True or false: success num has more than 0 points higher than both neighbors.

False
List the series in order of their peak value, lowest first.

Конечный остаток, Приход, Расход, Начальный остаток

• • • • • • •

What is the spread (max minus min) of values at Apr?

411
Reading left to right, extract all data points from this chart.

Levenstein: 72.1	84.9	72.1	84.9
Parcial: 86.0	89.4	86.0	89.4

• • • • • • •

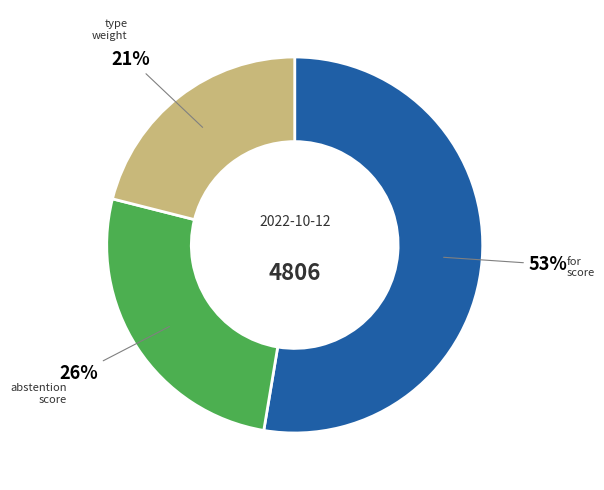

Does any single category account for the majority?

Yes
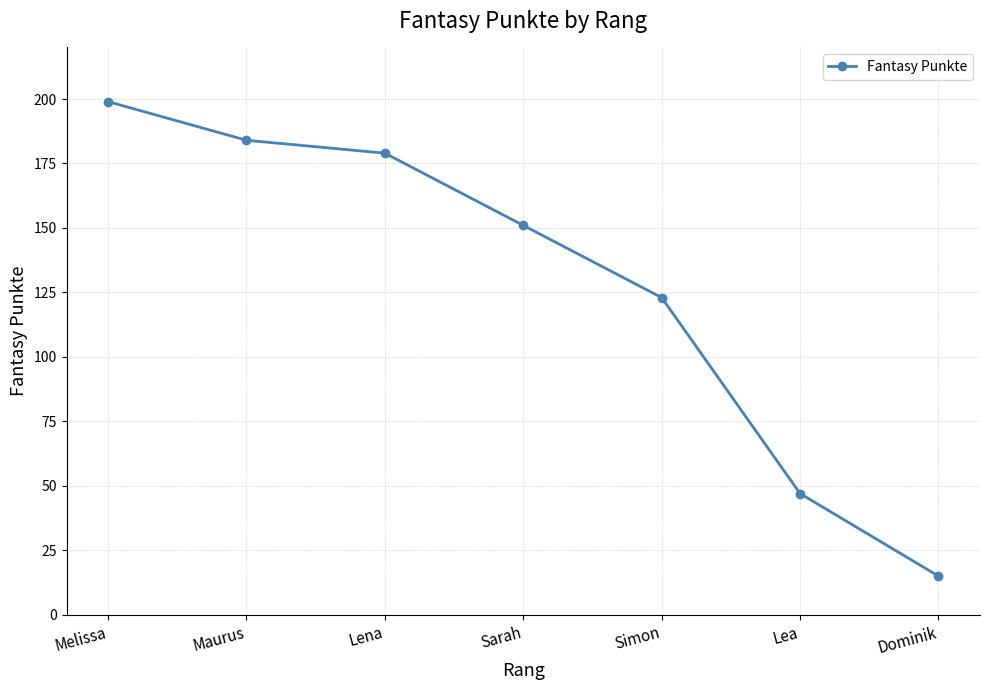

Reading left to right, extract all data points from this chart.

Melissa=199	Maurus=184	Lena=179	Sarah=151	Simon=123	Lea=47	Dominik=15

• • • • • • •

YOUR INSTRUCTIONS: Output every row from the line containing "True or false: success" down to the line containing "Конечный остаток, Приход, Расход, Начальный", both included, as a JSON list of strings with one string per line and blank lines skipped.

TASK RESPONSE:
[
  "True or false: success num has more than 0 points higher than both neighbors.",
  "False",
  "List the series in order of their peak value, lowest first.",
  "Конечный остаток, Приход, Расход, Начальный остаток"
]